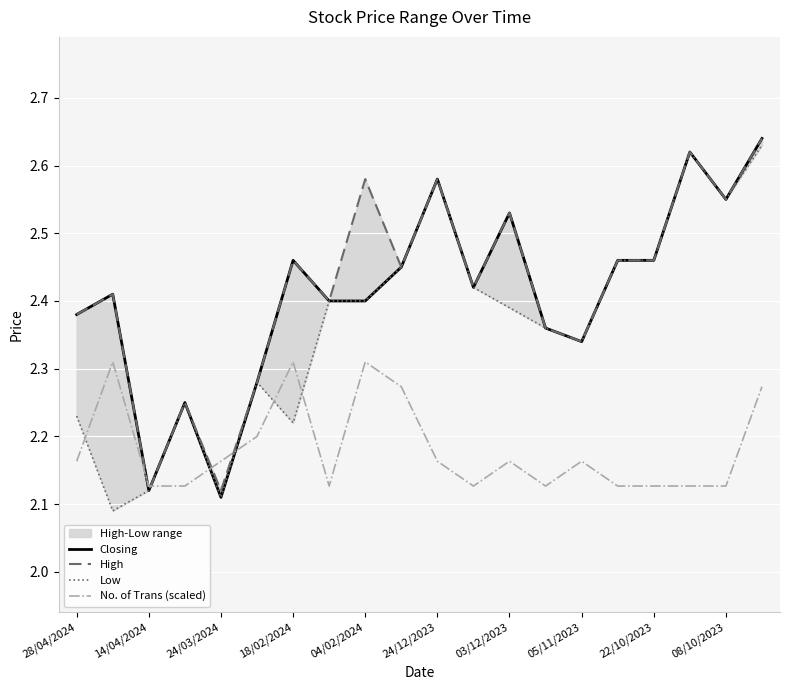

What is the highest value of the No. of Trans (scaled) series?

2.3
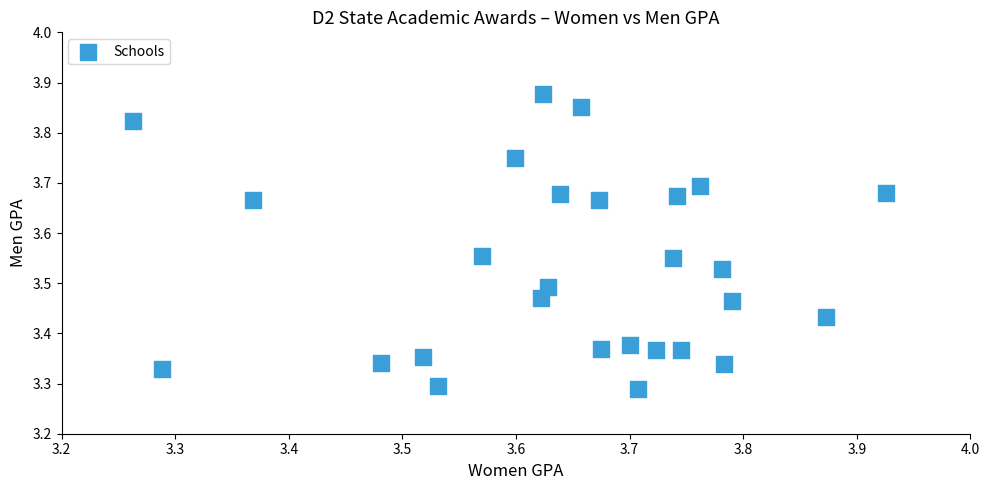

What is the range of X values (max minus min)?

0.7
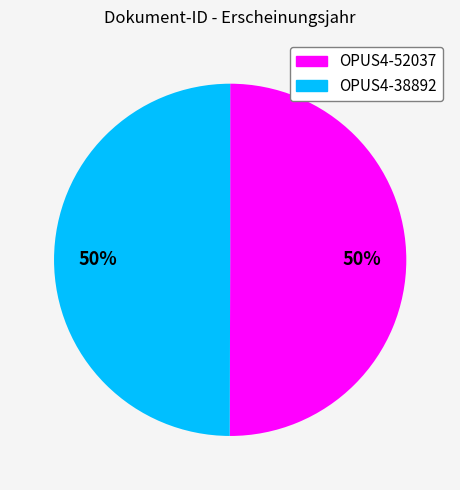

Is it true that OPUS4-38892 is 50% of the pie?

True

————

> [REQUIRED ACTION]
Pick out every line of the data above that contains the word "What".

> [EXERCISE SOLUTION]
What is the highest value of the No. of Trans (scaled) series?
What is the range of X values (max minus min)?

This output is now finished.